A população da Bahia volta a sentir no bolso mais um aumento no preço dos combustíveis. A empresa Acelen confirmou um novo reajuste da gasolina, elevando o valor em R$ 0,39 por litro nas vendas para distribuidoras — o oitavo aumento registrado em 2026.

Com a mudança, o preço na refinaria saltou de cerca de R$ 3,85 para R$ 4,24, uma alta superior a 10% de uma só vez. A tendência é que o reajuste chegue gradualmente às bombas, impactando diretamente o consumidor final.

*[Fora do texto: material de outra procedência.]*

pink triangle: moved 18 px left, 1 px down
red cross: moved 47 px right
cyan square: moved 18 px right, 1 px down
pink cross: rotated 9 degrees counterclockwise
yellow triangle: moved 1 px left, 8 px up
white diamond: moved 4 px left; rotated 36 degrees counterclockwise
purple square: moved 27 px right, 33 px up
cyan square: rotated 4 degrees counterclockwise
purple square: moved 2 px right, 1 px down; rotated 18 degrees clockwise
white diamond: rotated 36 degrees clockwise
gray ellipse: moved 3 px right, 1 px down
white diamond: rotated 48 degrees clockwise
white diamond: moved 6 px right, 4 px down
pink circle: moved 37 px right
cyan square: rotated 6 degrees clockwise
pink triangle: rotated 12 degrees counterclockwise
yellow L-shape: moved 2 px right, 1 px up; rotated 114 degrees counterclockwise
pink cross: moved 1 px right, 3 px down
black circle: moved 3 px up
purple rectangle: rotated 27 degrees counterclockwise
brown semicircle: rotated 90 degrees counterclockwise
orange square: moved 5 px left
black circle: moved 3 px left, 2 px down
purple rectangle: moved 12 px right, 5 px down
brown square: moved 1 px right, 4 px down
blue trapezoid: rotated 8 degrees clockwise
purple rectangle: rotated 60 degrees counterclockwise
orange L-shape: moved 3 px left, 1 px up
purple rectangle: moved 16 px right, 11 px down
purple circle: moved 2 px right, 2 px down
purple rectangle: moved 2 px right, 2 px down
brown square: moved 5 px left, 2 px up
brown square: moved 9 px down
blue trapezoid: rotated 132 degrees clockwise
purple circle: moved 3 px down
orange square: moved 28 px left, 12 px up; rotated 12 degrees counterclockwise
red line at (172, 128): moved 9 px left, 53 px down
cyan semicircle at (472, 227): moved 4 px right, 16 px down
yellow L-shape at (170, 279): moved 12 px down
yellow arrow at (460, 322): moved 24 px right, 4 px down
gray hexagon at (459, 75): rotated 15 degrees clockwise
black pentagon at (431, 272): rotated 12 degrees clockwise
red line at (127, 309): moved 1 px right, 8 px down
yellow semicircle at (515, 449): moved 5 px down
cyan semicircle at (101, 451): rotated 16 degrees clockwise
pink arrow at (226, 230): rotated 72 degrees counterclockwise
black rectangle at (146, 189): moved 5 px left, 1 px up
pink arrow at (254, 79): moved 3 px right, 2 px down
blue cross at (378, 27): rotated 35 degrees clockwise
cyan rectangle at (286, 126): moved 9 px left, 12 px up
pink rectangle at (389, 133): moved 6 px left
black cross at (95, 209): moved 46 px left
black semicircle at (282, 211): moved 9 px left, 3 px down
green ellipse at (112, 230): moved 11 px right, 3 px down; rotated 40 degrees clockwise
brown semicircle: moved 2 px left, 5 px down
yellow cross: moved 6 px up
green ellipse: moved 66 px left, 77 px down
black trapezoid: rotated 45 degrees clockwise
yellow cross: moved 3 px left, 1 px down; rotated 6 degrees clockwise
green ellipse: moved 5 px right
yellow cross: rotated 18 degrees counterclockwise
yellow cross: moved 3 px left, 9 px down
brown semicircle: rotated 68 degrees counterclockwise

📊 Sequência de aumentos preocupa

O novo reajuste reforça um cenário de instabilidade no mercado de combustíveis no estado. Desde o início do ano, os constantes aumentos vêm sendo atribuídos à política de preços adotada pela empresa, que acompanha:

  • Cotação internacional do petróleo
  • Variação do dólar
  • Custos logísticos e operacionais

Diferente de outras regiões do país, a Petrobras não define os preços na Bahia, o que gera críticas sobre a falta de equilíbrio nos valores praticados.


⚠️ Efeito dominó na economia

O aumento da gasolina vai muito além dos postos. Especialistas alertam para um efeito em cadeia que pode atingir:

  • Transporte público e privado
  • Frete de mercadorias
  • Preço de alimentos e serviços
  • Inflação geral

Na prática, é o consumidor quem absorve o impacto final, seja ao abastecer o veículo ou ao pagar mais caro por produtos do dia a dia.


💬 Críticas e insatisfação

Representantes do setor de combustíveis apontam preocupação com a frequência dos reajustes. Para muitos, a política atual gera insegurança e dificulta o planejamento tanto de empresários quanto de trabalhadores.

Já entre consumidores, o sentimento é de revolta diante de sucessivos aumentos sem contrapartida na renda.


📉 Sem previsão de alívio

A expectativa do mercado não é otimista. Como os preços seguem fatores internacionais, não há garantia de estabilidade no curto prazo — o que mantém o cenário de pressão constante sobre o custo de vida na Bahia.